> [About this exercise]:
The records below need copying. Match each line exactly.

Recorded data
++++++++++++++++++++

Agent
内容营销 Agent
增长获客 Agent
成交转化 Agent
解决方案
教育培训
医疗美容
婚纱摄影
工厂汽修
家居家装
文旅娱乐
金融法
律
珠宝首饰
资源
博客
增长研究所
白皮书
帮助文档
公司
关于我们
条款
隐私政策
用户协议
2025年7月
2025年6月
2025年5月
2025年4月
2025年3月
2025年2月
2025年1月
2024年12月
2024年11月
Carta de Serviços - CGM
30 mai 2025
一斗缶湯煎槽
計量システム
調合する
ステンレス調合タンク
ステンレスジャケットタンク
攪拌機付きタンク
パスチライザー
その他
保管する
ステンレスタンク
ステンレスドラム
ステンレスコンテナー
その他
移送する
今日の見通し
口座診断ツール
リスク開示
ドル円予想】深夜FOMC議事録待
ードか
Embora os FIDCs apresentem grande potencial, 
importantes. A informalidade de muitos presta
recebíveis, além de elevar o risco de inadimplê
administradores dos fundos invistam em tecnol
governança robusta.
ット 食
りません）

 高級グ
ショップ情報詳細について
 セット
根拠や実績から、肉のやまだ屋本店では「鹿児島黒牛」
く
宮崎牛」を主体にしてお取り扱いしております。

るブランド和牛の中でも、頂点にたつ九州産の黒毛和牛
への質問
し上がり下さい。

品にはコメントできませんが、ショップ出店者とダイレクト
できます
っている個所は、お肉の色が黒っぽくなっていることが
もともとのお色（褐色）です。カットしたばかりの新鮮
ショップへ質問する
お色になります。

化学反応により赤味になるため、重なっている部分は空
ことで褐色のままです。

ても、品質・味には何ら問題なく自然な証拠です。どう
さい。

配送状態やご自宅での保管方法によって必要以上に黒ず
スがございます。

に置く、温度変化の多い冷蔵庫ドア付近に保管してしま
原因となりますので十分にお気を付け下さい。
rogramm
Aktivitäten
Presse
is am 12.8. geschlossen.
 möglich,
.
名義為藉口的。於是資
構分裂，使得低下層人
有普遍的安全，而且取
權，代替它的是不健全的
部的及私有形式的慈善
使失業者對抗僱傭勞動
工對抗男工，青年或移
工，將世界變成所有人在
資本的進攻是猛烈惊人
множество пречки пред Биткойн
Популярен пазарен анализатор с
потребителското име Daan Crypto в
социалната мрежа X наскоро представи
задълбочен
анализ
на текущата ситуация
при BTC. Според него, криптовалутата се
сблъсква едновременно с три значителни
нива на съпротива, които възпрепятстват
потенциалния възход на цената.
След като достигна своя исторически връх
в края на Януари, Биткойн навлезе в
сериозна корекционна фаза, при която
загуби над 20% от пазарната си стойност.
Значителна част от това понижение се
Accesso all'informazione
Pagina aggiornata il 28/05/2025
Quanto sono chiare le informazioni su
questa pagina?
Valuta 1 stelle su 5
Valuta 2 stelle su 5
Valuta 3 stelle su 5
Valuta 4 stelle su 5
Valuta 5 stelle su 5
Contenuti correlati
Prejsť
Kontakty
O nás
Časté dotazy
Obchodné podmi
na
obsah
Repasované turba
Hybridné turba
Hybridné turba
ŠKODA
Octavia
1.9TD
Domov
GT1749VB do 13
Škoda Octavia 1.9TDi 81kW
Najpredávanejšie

++++++++++++++++++++

> [Finished task]:
Agent
内容营销 Agent
增长获客 Agent
成交转化 Agent
解决方案
教育培训
医疗美容
婚纱摄影
工厂汽修
家居家装
文旅娱乐
金融法
律
珠宝首饰
资源
博客
增长研究所
白皮书
帮助文档
公司
关于我们
条款
隐私政策
用户协议
2025年7月
2025年6月
2025年5月
2025年4月
2025年3月
2025年2月
2025年1月
2024年12月
2024年11月
Carta de Serviços - CGM
30 mai 2025
一斗缶湯煎槽
計量システム
調合する
ステンレス調合タンク
ステンレスジャケットタンク
攪拌機付きタンク
パスチライザー
その他
保管する
ステンレスタンク
ステンレスドラム
ステンレスコンテナー
その他
移送する
今日の見通し
口座診断ツール
リスク開示
ドル円予想】深夜FOMC議事録待
ードか
Embora os FIDCs apresentem grande potencial, 
importantes. A informalidade de muitos presta
recebíveis, além de elevar o risco de inadimplê
administradores dos fundos invistam em tecnol
governança robusta.
ット 食
りません）

 高級グ
ショップ情報詳細について
 セット
根拠や実績から、肉のやまだ屋本店では「鹿児島黒牛」
く
宮崎牛」を主体にしてお取り扱いしております。

るブランド和牛の中でも、頂点にたつ九州産の黒毛和牛
への質問
し上がり下さい。

品にはコメントできませんが、ショップ出店者とダイレクト
できます
っている個所は、お肉の色が黒っぽくなっていることが
もともとのお色（褐色）です。カットしたばかりの新鮮
ショップへ質問する
お色になります。

化学反応により赤味になるため、重なっている部分は空
ことで褐色のままです。

ても、品質・味には何ら問題なく自然な証拠です。どう
さい。

配送状態やご自宅での保管方法によって必要以上に黒ず
スがございます。

に置く、温度変化の多い冷蔵庫ドア付近に保管してしま
原因となりますので十分にお気を付け下さい。
rogramm
Aktivitäten
Presse
is am 12.8. geschlossen.
 möglich,
.
名義為藉口的。於是資
構分裂，使得低下層人
有普遍的安全，而且取
權，代替它的是不健全的
部的及私有形式的慈善
使失業者對抗僱傭勞動
工對抗男工，青年或移
工，將世界變成所有人在
資本的進攻是猛烈惊人
множество пречки пред Биткойн
Популярен пазарен анализатор с
потребителското име Daan Crypto в
социалната мрежа X наскоро представи
задълбочен
анализ
на текущата ситуация
при BTC. Според него, криптовалутата се
сблъсква едновременно с три значителни
нива на съпротива, които възпрепятстват
потенциалния възход на цената.
След като достигна своя исторически връх
в края на Януари, Биткойн навлезе в
сериозна корекционна фаза, при която
загуби над 20% от пазарната си стойност.
Значителна част от това понижение се
Accesso all'informazione
Pagina aggiornata il 28/05/2025
Quanto sono chiare le informazioni su
questa pagina?
Valuta 1 stelle su 5
Valuta 2 stelle su 5
Valuta 3 stelle su 5
Valuta 4 stelle su 5
Valuta 5 stelle su 5
Contenuti correlati
Prejsť
Kontakty
O nás
Časté dotazy
Obchodné podmi
na
obsah
Repasované turba
Hybridné turba
Hybridné turba
ŠKODA
Octavia
1.9TD
Domov
GT1749VB do 13
Škoda Octavia 1.9TDi 81kW
Najpredávanejšie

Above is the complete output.